El Paso-Gridley Community Unit School District 11 is a unit school district in Woodford, Livingston, and McLean counties in Illinois. It was formed in 2004 by the consolidation of Gridley Community Unit School District 10 and El Paso Community Unit School District 375, after formation of a new unit district was put to the voters on the 2004 Illinois primary election ballot.

==History==

===District 375===
====El Paso====
The city of El Paso was originally all within one school district, but after the brick school was built on the east side of the city in 1869, upset people on the west side managed to split the district and form a second school district. The west side had a new, wooden school until Jefferson Park School was built on the same site in 1897. The east-side school was named McKinley School shortly after President William McKinley was assassinated in 1901. Both districts eventually had two-year high schools, and in 1892 both began four-year high school education. El Paso High School District 375 was formed in 1916 from the area of the east-side and west-side city districts and some rural areas, and originally continued holding classes in the east and west school buildings, but also held some classes in some downtown El Paso office buildings, until the El Paso High School building was finished in 1921.

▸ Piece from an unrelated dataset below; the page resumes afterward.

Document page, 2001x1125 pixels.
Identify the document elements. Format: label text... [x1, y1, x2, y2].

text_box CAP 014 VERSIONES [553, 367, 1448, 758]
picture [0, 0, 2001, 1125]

On May 22, 1944, the citizens voted to consolidate El Paso's east-side and west-side grade school districts.

====Panola Township====
By 1878, Panola Township had 10 school districts — Panola, Hilsabeck, Shaw, Pauley, De Vries, McOmber, Hodgson, Bassett, Roth, and Punke — with a total of 480 students. Nine of these districts survived all the way to the formation of the unit district in 1949.

====El Paso Community Unit School District 375====
Unit School District 375 was organized on April 26, 1948.

McKinley School on East Second Street was closed in 1948; it was sold in 1957, and demolished in May 1959. In addition, all the rural schoolhouses were closed in 1949, except for first through sixth grades at the Secor and Spring Hill schools.

Centennial School was dedicated on September 13, 1956.

Cooperative special education with other Woodford County schools and McLean County Unit District No. 5 began in 1969.

Unit School District 375 closed the school in Secor at the end of the 1973–1974 school year, at which time it had 38 students, who afterwards went to Jefferson Park School and Centennial School.